### Work task A
Reproduce word for word the part of the passage on emancipation between "A struggle for" and "such national civilisations.", inclusive.
### Work task B
According to the passage on emancipation, what right is acknowledged to every people that has shown itself capable of developing or maintaining national civilisations?
### Work task C
Continue the passage on emancipation from its final sentence.
==== Selected excerpt ====
A struggle for emancipation must contain in itself an element of civilisation if it shall have a claim can our deep sympathy, and eventually active support, be it that races or nationalities who have developed a civilisation of their own stand up against foreign domination that hinders their further development, or that an advancing class rebels against its suppression by retrograde classes. We acknowledge the right of nationality to every people that has shown itself capable of developing or maintaining such national civilisations.
==== Material provided ====
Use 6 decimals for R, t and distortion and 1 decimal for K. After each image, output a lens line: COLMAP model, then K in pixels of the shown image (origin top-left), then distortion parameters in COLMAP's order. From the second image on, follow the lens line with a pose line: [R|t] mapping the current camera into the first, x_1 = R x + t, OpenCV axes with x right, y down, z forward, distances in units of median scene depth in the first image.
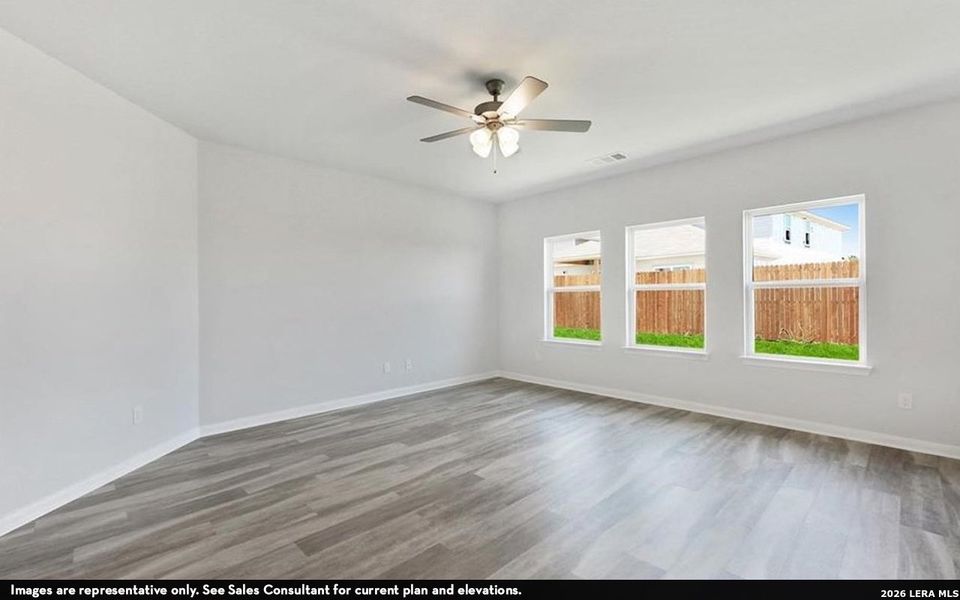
lens RADIAL K [[419.3, 0, 482.1], [0, 419.3, 283.9], [0, 0, 1]] dist [-0.000588, -0.000058]
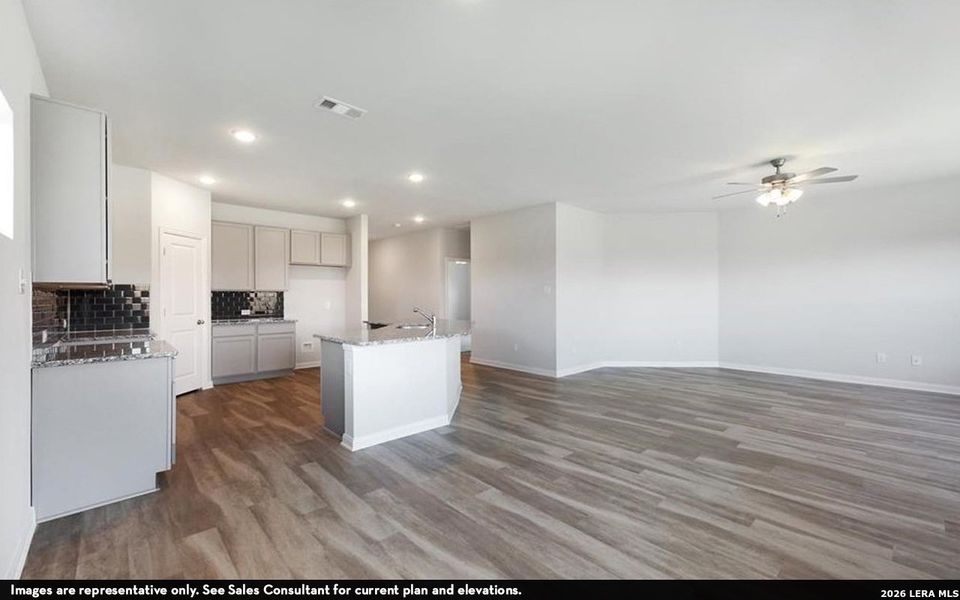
lens RADIAL K [[391.9, 0, 480.0], [0, 391.9, 300.0], [0, 0, 1]] dist [0.014726, 0.000016]
pose [[-0.025194, 0.016225, -0.999551, 1.448369], [0.036357, 0.999222, 0.015303, -0.017885], [0.999021, -0.035955, -0.025764, -0.062862]]
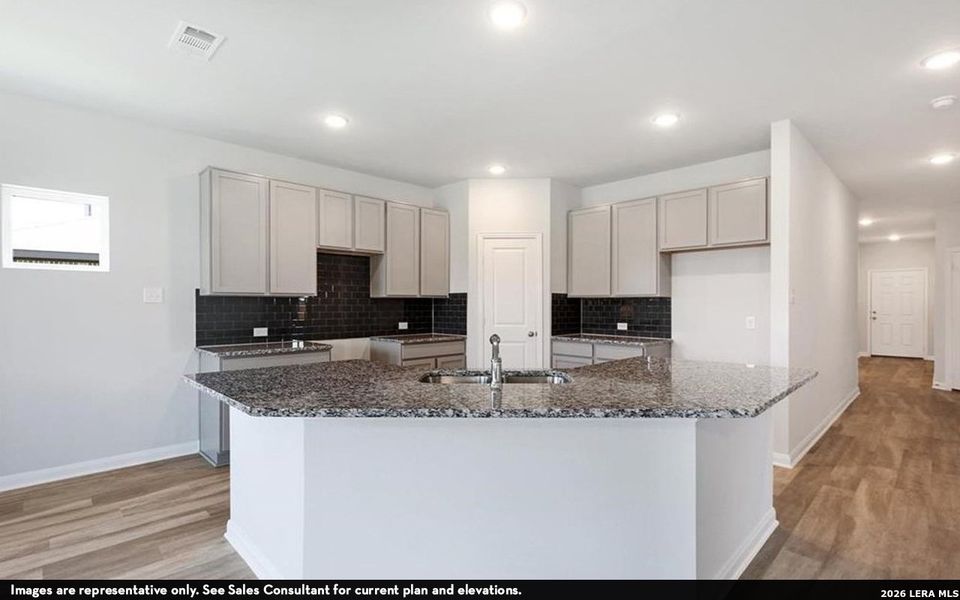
lens RADIAL K [[451.9, 0, 474.0], [0, 451.9, 304.1], [0, 0, 1]] dist [0.002614, 0.000347]
pose [[-0.999846, 0.009759, 0.014612, -0.007911], [0.009257, 0.999379, -0.033999, 0.002185], [-0.014934, -0.033859, -0.999315, 0.365684]]
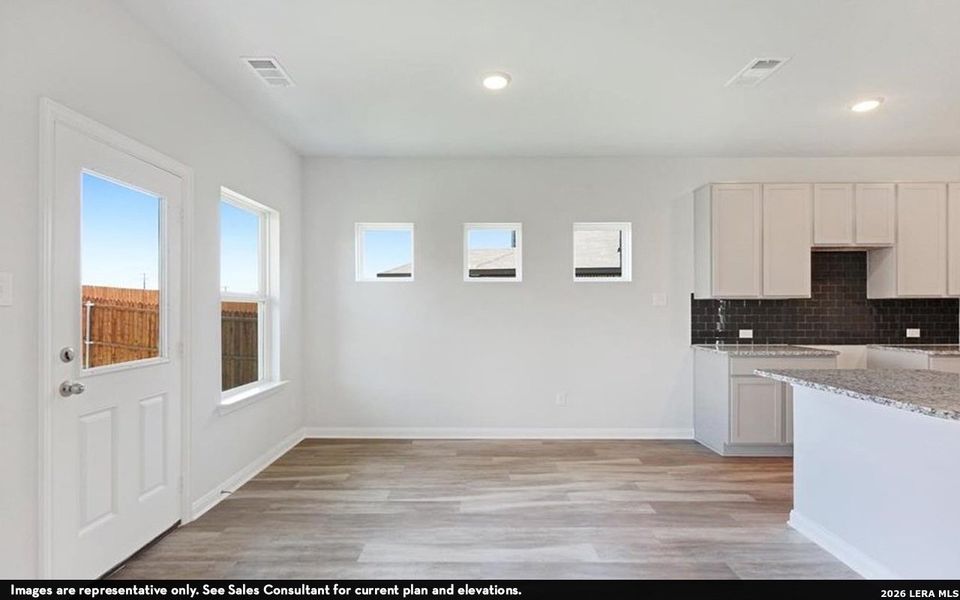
lens RADIAL K [[451.9, 0, 474.0], [0, 451.9, 304.1], [0, 0, 1]] dist [0.002614, 0.000347]
pose [[-0.709147, 0.015735, 0.704885, 0.259221], [-0.015284, 0.999173, -0.037681, 0.007511], [-0.704895, -0.037495, -0.708320, 0.597895]]
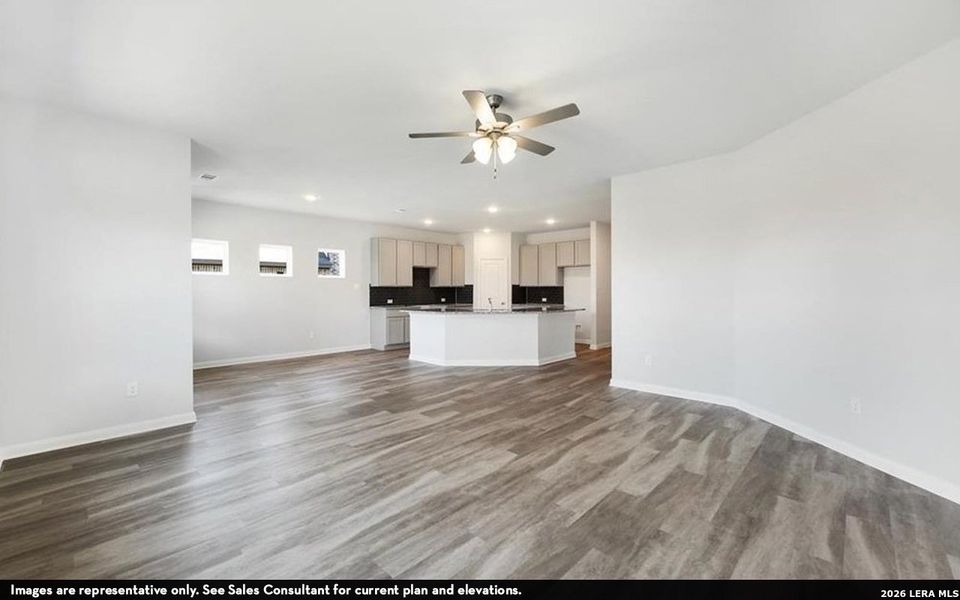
lens RADIAL K [[406.9, 0, 480.0], [0, 406.9, 300.0], [0, 0, 1]] dist [-0.001402, -0.000146]
pose [[-0.999264, 0.013093, -0.036070, 0.106430], [0.013403, 0.999875, -0.008357, 0.055442], [0.035956, -0.008834, -0.999314, 1.968304]]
====
### Expected answer A
A struggle for emancipation must contain in itself an element of civilisation if it shall have a claim can our deep sympathy, and eventually active support, be it that races or nationalities who have developed a civilisation of their own stand up against foreign domination that hinders their further development, or that an advancing class rebels against its suppression by retrograde classes. We acknowledge the right of nationality to every people that has shown itself capable of developing or maintaining such national civilisations.

### Expected answer B
The right of nationality.

### Expected answer C
This is my standpoint. It can be opposed from the point of view either of visionary enthusiasm for the state of nature, or from that of a very narrow and gross materialism. Now, it is undoubtedly very heroic to expatiate in an easy chair in the Temple or one of the West End clubs oar the “squalor of modern civilisation,” and the preferability of primitive barbarism, but it is not very convincing. On the other hand, it surprises me not a little to find the same Bax who, only a few weeks ago, in the Fabianese Vienna Zeit, inveighed so severely against what he describes as the too narrow application of historic materialism by some Marxists suddenly preach in Justice the narrowest and grossest materialistic conception of the struggle of Social-Democracy. To call modern civilisation “a curse and an evil per se” and “absolutely antithetic to Socialism,” to proclaim all and every national sentiment a “fraud,” to give cart mottoes like “slavery better than capitalism” is materialism with a vengeance. He implies the denial of all ideological acquisition of modern civilisation, of all evolution of ethics.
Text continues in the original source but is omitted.